Friday, 29 July 2016


We had another day spent in the canals today but plenty of incidents. In the late morning we passed through the canals around the ancient town of Leeuwarden. These seemed to be even more challenging than the canals round Groningen. There are lots of bridges in quick succession, which means that a group of assorted boats of all shapes and sizes gets confined into a short stretch of the canal while waiting for the next bridge to open. Even those with quite manoeverable boats can find this difficult, especially if there is any crosswind. My tactic on Bonita is to tie up temporally to any moored boat alongside the canal untill the the other boats have stopped jostling for position. We have met some quite interesting people who live on  houseboats  like this, and they are mostly very understanding.

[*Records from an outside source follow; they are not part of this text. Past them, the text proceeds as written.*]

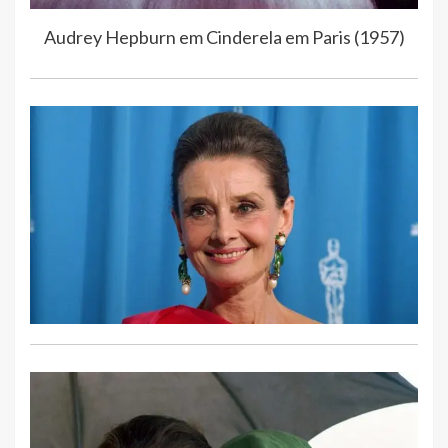
Audrey Hepburn em Cinderela em Paris (1957)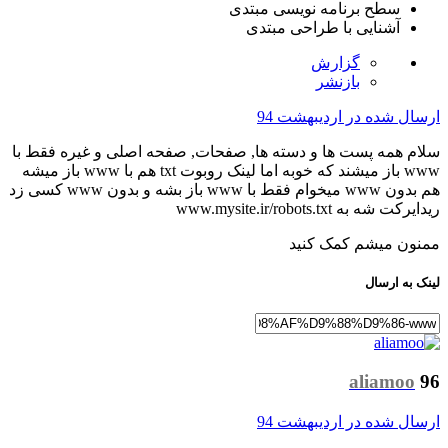
سطح برنامه نویسی
مبتدی
آشنایی با طراحی
مبتدی
گزارش
بازنشر
ل شده در
اردیبهشت 94
همه پست ها و دسته ها, صفحات, صفحه اصلی و غیره فقط با
www باز میشند که خوبه اما لینک روبوت txt هم با www باز میشه
هم بدون www میخوام فقط با www باز بشه و بدون www کسی زد
به www.mysite.ir/robots.txt
 میشم کمک کنید
ه ارسال
aliamo
ل شده در
اردیبهشت 94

Poor Bonita is begining to look a bit travelworn after her long cruise, and several people have asked me if she is made of iron. I think this must be due to the rust stains on the topsides.

During our journey along the north Holland canals we have seen many lifting bridges sometimes of unusual design. There are obviously many opportunities for creative engineers in this country. The Dutch are renowned for their marine engineering skills. The attached photo shows an example of a lifting bridge where the section of roadway is raised obliquely by a lifting mechanism installed to one side of the road.

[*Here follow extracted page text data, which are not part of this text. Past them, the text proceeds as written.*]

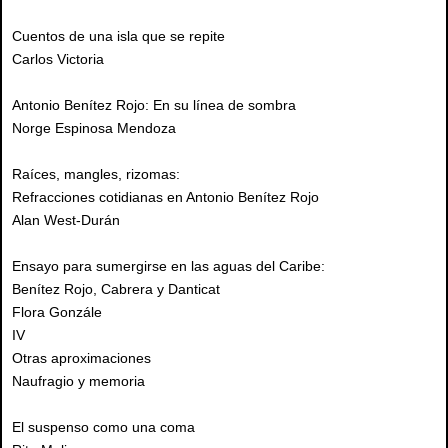
Cuentos de una isla que se repite
Carlos Victoria
Antonio Benítez Rojo: En su línea de sombra
Norge Espinosa Mendoza
Raíces, mangles, rizomas:
Refracciones cotidianas en Antonio Benítez Rojo
Alan West-Durán
Ensayo para sumergirse en las aguas del Caribe:
Benítez Rojo, Cabrera y Danticat
Flora Gonzále
IV
Otras aproximaciones
Naufragio y memoria
El suspenso como una coma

This evening we are moored at a small island in a lake a couple of miles north of Lemmer. The island is a desert island (in the traditional meaning of having no-one living on it, rather than the cartoonist's interpretation consisting of sand and a few palm trees). The girls made supper on Calismarde. At Lemmer we rejoin the open waters of the IJsselmeer.
Canals are OK and give an interesting insight into how some people live, but they are hard work. Sailing boats do much better in more open water.